What Kind of Evidence Is This

This is an original phase I/II double-blind, placebo-controlled crossover pilot randomized controlled trial. Pilot feasibility trials occupy a position in the evidence hierarchy below powered confirmatory RCTs: they are designed to test whether a full-scale study can be conducted, not to determine whether a treatment works. The most important inference constraint is that no efficacy conclusion, positive or negative, is permissible from a study of seven completers that was never powered to detect a treatment effect.
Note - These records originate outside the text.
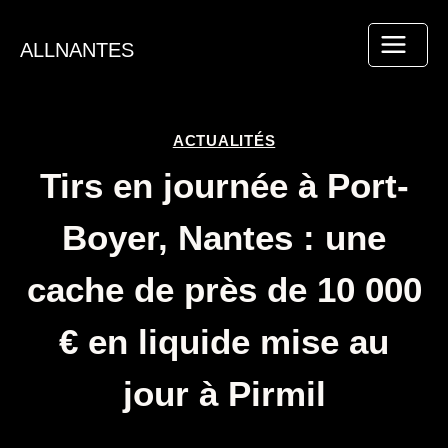
Aller
au
ALLNANTES
contenu
ACTUALITÉS
Tirs en journée à Port-
Boyer, Nantes : une
cache de près de 10 000
€ en liquide mise au
jour à Pirmil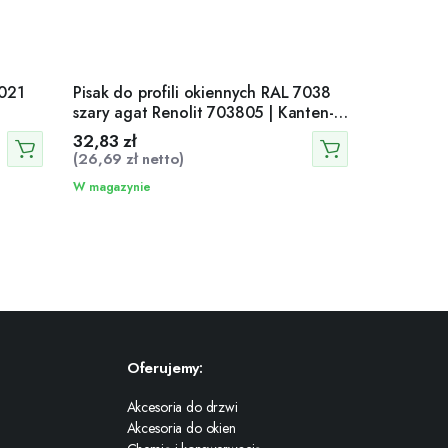
7021
Pisak do profili okiennych RAL 7038
szary agat Renolit 703805 | Kanten-
Fix
32,83
zł
(
26,69
zł
netto)
W magazynie
Oferujemy:
Akcesoria do drzwi
Akcesoria do okien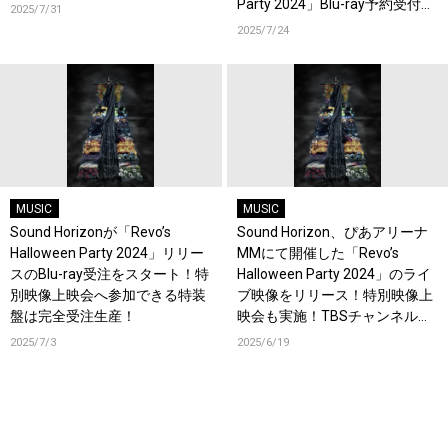
Party 2024」Blu-ray予約受付
2025/7/31
中！
2025/7/24
MUSIC
MUSIC
Sound Horizonが「Revo’s
Sound Horizon、ぴあアリーナ
Halloween Party 2024」リリー
MMにて開催した「Revo’s
スのBlu-ray受注をスタート！特
Halloween Party 2024」のライ
別映像上映会へ参加できる特装
ブ映像をリリース！特別映像上
盤は完全受注生産！
映会も実施！TBSチャンネルで
ライブ映像の放送も決定！
2025/7/3
2025/6/19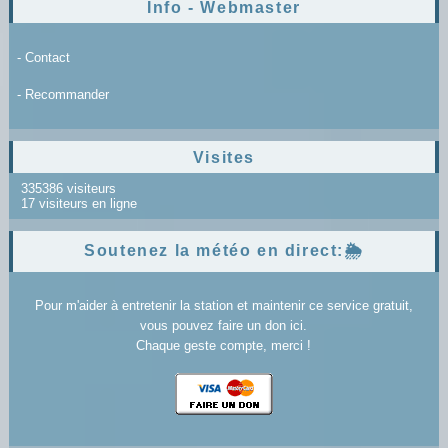
Info - Webmaster
- Contact
- Recommander
Visites
335386 visiteurs
17 visiteurs en ligne
Soutenez la météo en direct:🌦️
Pour m'aider à entretenir la station et maintenir ce service gratuit,
vous pouvez faire un don ici.
Chaque geste compte, merci !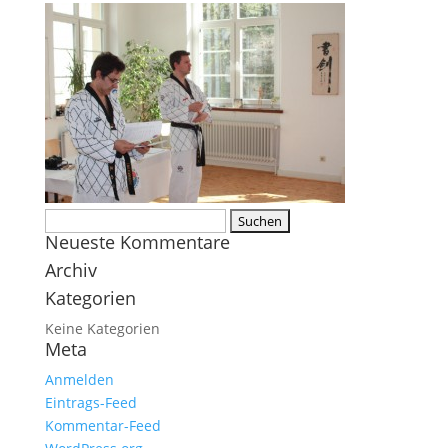
Suchen
Neueste Kommentare
nach:
Archiv
Kategorien
Keine Kategorien
Meta
Anmelden
Eintrags-Feed
Kommentar-Feed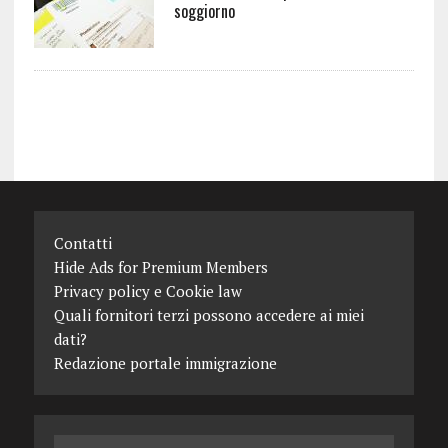
soggiorno
Contatti
Hide Ads for Premium Members
Privacy policy e Cookie law
Quali fornitori terzi possono accedere ai miei
dati?
Redazione portale immigrazione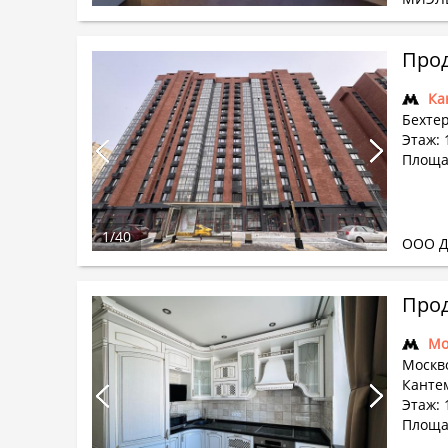
Прод
Ка
Бехтер
Этаж: 
Площад
1
/
40
ООО Д
Прод
Мо
Москв
Кантем
Этаж: 
Площа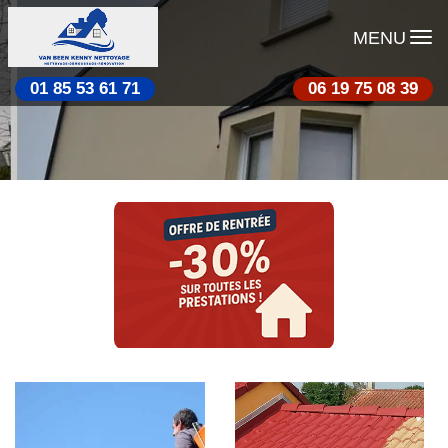
MENU
01 85 53 61 71
06 19 75 08 39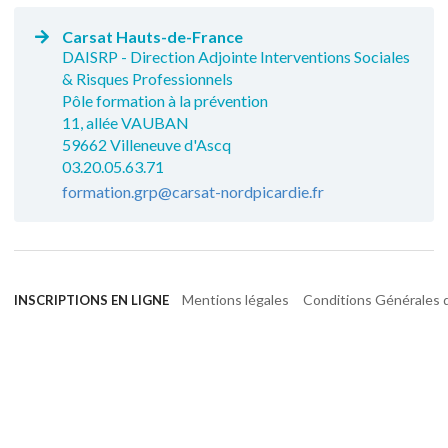
Carsat Hauts-de-France
DAISRP - Direction Adjointe Interventions Sociales
& Risques Professionnels
Pôle formation à la prévention
11, allée VAUBAN
59662 Villeneuve d'Ascq
03.20.05.63.71
formation.grp@carsat-nordpicardie.fr
Mentions légales
Conditions Générales d
INSCRIPTIONS EN LIGNE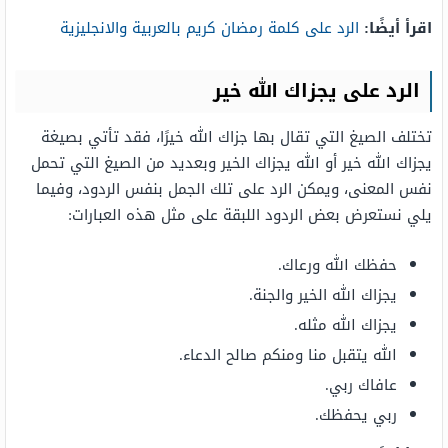
اقرأ أيضًا:
الرد على كلمة رمضان كريم بالعربية والانجليزية
الرد على يجزاك الله خير
تختلف الصيغ التي تقال بها جزاك الله خيرًا، فقد تأتي بصيغة
يجزاك الله خير أو الله يجزاك الخير وبعديد من الصيغ التي تحمل
نفس المعنى، ويمكن الرد على تلك الجمل بنفس الردود، وفيما
يلي نستعرض بعض الردود اللبقة على مثل هذه العبارات:
حفظك الله ورعاك.
يجزاك الله الخير والجنة.
يجزاك الله مثله.
الله يتقبل منا ومنكم صالح الدعاء.
عافاك ربي.
ربي يحفظك.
How This Fits With the Broader Literature

The adult literature on cannabis and Tourette Syndrome is itself limited, resting primarily on a small German crossover trial by Muller-Vahl and colleagues (2002) using oral THC in 12 adults, and a subsequent short parallel-group trial by the same group (2003) in 24 adults. Both suggested possible tic reduction but had significant methodological limitations. A more recent Australian crossover trial in adults (2023) added modestly to this base. This adolescent pilot extends the research trajectory into a new population where no prior registered trial data existed, confirming that controlled research is operationally possible. It does not yet add to the efficacy evidence base in any interpretable way and should be understood as a methodological stepping stone rather than a clinical finding.

Common Misreadings

The most likely overinterpretation is treating the exploratory CGI-I result, where three participants improved on cannabis versus one on placebo, as preliminary evidence that the treatment works. This reading exceeds what the data support for several reasons: the comparison involves only seven completers, no inferential statistics were applied or would be meaningful at this sample size, the crossover design introduces potential period and carryover effects, and the authors themselves label these outcomes as hypothesis-generating only. Citing this numerical trend as a “signal of efficacy” in clinical or media contexts would misrepresent the study’s purpose and findings.

Bottom Line

This pilot trial demonstrates that a rigorous placebo-controlled crossover study of medicinal cannabis is logistically feasible and acceptable to adolescents with Tourette Syndrome and their families. It does not establish whether the treatment reduces tics. The 67% dizziness rate and 30% non-completion rate are important signals for future trial design. Until a fully powered efficacy trial is completed, clinicians have no adolescent-specific evidence to support recommending cannabis-based treatment for tics.

References

1. Muller-Vahl KR, Schneider U, Koblenz A, et al. Treatment of Tourette’s syndrome with delta-9-tetrahydrocannabinol (THC): a randomized crossover trial. Pharmacopsychiatry. 2002;35(2):57-61. DOI: 10.1055/s-2002-25028
2. Muller-Vahl KR, Schneider U, Prevedel H, et al. Delta-9-tetrahydrocannabinol (THC) is effective in the treatment of tics in Tourette syndrome: a 6-week randomized trial. J Clin Psychiatry. 2003;64(4):459-465. DOI: 10.4088/JCP.v64n0417
3. Current study: Phase I/II double-blind, placebo-controlled crossover pilot RCT of medicinal cannabis (THC+CBD) in adolescents with Tourette Syndrome. Royal Children’s Hospital, Melbourne, Australia. 2025. Full citation details not available in extracted data.